Warum lesen wir nicht lieber was Papa Schlumpf unter seiner Mütze versteckt hat, warum verfolgen wir einen Mann der eine Frau umbringen muss und eine andere ebenso, wenn auch nicht gerne, immerhin, ein Unterschied, die eine will er, die andere muss er.
Wir könnten abbrechen, die Treppenstufen runterlaufen, durch die Strassen Moskaus eilen, irgendwo muss eine Türe aufstehen, irgendwo noch eine, dort lag das Beil, jetzt war es nicht mehr dort.

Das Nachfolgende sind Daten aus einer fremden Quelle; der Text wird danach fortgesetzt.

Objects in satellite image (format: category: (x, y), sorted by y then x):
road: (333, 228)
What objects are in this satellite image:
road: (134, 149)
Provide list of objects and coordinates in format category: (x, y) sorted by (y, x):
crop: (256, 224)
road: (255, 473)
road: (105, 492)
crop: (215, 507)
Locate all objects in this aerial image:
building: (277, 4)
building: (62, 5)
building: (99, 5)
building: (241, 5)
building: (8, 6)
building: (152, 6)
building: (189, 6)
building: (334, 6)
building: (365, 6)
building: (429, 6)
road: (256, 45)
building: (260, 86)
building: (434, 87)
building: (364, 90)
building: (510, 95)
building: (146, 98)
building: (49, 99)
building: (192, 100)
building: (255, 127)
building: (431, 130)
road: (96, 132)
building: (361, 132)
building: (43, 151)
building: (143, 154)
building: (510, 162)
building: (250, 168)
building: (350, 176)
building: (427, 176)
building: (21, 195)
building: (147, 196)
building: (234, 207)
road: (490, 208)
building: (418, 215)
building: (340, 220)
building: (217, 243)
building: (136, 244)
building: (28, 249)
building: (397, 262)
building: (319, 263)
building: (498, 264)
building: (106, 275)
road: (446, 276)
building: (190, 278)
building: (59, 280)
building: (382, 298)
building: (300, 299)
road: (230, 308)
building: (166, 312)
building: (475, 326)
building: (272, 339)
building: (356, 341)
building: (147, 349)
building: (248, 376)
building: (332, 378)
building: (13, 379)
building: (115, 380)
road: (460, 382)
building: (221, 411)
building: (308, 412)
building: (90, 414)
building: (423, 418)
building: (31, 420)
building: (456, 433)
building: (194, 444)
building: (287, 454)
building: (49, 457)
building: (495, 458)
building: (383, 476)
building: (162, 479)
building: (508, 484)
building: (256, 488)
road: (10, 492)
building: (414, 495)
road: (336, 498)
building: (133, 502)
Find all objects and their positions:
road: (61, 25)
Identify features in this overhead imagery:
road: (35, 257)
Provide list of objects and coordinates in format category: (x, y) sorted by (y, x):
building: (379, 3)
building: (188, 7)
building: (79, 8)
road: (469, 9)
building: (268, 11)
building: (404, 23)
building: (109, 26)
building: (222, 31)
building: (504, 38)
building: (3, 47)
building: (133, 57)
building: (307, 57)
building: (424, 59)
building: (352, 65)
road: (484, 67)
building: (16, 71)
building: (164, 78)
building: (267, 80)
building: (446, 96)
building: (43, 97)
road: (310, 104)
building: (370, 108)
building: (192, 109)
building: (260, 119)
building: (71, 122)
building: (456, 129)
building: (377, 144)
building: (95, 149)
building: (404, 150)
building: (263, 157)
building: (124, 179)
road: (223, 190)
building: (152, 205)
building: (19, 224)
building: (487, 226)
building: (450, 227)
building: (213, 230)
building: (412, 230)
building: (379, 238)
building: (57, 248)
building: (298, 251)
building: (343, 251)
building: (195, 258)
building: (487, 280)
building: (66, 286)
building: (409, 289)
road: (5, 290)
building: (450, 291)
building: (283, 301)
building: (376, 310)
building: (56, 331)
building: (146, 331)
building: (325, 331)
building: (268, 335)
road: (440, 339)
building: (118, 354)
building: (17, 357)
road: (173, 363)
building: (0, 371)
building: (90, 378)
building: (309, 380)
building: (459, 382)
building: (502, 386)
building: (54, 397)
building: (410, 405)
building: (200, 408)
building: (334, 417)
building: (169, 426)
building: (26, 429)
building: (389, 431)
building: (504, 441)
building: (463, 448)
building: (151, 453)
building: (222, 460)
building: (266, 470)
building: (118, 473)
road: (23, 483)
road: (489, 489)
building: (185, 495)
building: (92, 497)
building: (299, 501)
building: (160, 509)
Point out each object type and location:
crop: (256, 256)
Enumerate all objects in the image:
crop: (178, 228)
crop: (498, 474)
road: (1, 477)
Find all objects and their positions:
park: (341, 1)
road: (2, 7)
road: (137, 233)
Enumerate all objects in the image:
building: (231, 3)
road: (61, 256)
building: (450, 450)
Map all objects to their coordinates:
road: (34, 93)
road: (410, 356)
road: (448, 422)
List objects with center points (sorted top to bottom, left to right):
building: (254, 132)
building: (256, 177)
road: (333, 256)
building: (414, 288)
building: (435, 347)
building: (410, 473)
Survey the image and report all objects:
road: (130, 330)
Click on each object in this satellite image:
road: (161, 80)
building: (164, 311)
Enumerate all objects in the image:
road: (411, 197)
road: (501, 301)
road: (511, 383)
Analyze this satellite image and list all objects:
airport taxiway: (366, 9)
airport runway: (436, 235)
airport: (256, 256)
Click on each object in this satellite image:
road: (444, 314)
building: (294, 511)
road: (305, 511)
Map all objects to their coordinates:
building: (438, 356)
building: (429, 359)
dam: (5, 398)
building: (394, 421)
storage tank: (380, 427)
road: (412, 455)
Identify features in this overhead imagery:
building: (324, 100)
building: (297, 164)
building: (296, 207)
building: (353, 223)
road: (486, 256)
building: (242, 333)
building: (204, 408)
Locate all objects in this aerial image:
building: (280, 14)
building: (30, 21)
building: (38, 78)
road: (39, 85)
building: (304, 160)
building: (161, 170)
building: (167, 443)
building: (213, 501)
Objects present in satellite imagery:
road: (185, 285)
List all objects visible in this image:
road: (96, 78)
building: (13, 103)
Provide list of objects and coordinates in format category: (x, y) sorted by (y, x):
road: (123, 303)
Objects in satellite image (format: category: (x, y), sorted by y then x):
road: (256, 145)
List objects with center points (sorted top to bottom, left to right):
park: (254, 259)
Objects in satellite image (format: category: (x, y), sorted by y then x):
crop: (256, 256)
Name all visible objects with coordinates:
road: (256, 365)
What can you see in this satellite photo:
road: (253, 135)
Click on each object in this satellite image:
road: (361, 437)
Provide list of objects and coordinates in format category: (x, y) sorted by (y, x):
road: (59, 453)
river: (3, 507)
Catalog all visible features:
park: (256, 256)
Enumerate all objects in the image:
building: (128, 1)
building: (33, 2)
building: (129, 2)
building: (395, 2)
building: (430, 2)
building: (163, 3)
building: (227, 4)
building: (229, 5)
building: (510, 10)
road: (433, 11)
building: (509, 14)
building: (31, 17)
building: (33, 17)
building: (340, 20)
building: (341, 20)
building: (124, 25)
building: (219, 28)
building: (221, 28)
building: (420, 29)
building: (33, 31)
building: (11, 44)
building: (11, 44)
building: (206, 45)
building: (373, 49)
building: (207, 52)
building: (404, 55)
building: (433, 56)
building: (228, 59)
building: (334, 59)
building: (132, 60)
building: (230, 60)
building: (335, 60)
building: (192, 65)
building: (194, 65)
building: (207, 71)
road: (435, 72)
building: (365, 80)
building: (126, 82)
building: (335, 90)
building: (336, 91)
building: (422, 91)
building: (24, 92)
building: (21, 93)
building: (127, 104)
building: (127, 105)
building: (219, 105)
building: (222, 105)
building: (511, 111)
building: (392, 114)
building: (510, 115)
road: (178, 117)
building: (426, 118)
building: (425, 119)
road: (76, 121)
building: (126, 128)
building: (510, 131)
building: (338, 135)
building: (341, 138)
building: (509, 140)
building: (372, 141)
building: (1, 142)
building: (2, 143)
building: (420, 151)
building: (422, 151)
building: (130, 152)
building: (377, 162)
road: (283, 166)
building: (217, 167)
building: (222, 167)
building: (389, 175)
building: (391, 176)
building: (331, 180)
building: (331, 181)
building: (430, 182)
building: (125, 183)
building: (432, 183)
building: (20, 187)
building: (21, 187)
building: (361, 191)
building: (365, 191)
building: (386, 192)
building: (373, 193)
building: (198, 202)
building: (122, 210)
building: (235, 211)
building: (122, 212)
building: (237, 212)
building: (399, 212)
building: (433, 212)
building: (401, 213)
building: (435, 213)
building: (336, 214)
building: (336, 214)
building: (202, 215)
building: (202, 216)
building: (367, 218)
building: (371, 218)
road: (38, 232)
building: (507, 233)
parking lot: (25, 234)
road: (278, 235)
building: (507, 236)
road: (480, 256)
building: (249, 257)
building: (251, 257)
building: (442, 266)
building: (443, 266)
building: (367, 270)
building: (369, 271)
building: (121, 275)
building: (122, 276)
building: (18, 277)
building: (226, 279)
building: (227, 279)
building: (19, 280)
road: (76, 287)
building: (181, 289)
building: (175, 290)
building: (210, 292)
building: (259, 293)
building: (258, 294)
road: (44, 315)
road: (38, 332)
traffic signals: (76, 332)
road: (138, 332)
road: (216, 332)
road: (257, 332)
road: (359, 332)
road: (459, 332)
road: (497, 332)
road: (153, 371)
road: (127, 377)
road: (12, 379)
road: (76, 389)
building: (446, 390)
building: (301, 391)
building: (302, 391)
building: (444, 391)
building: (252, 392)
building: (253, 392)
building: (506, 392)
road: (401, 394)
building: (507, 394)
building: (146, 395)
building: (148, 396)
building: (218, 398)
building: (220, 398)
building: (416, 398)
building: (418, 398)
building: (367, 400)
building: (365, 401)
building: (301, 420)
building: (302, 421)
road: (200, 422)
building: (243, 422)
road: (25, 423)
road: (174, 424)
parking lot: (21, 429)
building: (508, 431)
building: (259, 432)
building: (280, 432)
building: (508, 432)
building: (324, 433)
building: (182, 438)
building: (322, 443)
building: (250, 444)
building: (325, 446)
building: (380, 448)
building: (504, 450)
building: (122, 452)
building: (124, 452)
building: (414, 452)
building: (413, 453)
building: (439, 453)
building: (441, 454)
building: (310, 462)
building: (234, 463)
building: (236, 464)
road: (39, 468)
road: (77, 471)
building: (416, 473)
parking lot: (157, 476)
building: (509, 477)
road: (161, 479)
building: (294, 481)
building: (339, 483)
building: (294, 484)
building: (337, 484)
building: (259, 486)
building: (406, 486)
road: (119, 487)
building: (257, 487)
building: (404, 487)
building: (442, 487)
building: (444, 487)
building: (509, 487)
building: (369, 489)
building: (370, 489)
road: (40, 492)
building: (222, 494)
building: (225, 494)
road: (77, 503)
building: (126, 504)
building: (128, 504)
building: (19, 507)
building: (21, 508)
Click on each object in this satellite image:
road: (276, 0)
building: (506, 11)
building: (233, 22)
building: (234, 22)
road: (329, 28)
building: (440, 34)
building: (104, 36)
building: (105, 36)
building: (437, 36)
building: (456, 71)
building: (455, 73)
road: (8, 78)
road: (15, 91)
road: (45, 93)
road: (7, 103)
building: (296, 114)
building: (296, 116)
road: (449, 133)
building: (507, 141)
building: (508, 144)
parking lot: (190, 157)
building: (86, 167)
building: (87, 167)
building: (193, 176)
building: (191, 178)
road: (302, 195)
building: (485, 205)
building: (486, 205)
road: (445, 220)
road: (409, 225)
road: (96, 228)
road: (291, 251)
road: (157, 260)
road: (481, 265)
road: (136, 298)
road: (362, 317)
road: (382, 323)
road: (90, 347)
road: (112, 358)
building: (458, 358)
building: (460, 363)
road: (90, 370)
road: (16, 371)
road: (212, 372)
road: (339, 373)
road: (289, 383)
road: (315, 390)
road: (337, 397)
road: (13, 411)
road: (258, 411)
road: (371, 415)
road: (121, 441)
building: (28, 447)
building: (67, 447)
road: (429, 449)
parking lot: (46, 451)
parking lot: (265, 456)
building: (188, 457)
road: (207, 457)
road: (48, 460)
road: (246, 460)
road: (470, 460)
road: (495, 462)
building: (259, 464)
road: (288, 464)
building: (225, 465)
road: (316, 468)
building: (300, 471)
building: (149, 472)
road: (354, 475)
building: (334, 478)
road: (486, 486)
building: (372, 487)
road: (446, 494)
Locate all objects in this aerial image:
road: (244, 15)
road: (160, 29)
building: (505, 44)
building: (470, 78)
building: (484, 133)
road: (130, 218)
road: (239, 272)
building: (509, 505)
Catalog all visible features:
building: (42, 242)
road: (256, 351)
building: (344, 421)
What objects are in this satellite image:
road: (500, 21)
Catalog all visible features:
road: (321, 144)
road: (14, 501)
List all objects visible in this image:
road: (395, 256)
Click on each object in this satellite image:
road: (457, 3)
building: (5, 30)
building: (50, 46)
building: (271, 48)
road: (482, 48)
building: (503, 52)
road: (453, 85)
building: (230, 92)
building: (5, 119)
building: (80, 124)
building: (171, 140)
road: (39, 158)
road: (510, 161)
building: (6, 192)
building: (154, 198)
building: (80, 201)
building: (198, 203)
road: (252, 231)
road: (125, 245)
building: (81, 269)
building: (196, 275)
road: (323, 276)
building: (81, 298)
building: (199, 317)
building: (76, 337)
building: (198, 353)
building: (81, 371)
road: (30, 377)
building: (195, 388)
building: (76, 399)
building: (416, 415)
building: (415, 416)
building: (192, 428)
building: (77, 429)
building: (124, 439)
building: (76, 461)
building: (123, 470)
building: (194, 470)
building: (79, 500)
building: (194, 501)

Wir könnten anklopfen, irgendwo wird schon einer herein rufen, wir würden alles sagen.
Aber was reden sie denn da, sagt man uns, wir bekommen ein Glas Wodka eingegossen, trinken, reden von dem Beil, als hätte es ein Eigenleben, als würde das Beil töten und der arme Student wäre nur sein armer Träger.
Aber nein, wir laufen nicht weg, wir bleiben stehen, wir lesen gebannt weiter, schon atmen wir auf, weil er endlich oben ist, dort wo sie wohnt, er klopft an.
Haben wir die Hoffnung dass sie nicht da ist, sie könnte doch mit Mischa auf ein Wodka weggegangen sein, sie könnte doch auf einer Beerdigung sein, sie könnte überall sein, sie könnte aber auch zuhause sein.
Oh dieses Buch, dieses verfluchte Buch, es packt uns zusammen mit dem Studenten in die Wohnung der Pfänderin.
Dostojewskij! Er lässt uns zuschauen wie er sie tötet, sie umbringt, sie killt, das Blut liegt auf der Strasse, der Himmel ist so fern.
Herr Esterhazy!
Niemand wird uns retten. Auch die Schwester der Pfänderin nicht. Er tötet sie, er muss, sie hat doch alles gesehen, wir doch auch, aber wir haben dafür bezahlt!

 

Originalbeitrag

Fjodor M. Dostojewsk: Verbrechen und Strafe. Roman in neuer Übersetzung von Swetlana Geier. Fischer Taschenbuchverlag, Frankfurt a.M. 2008.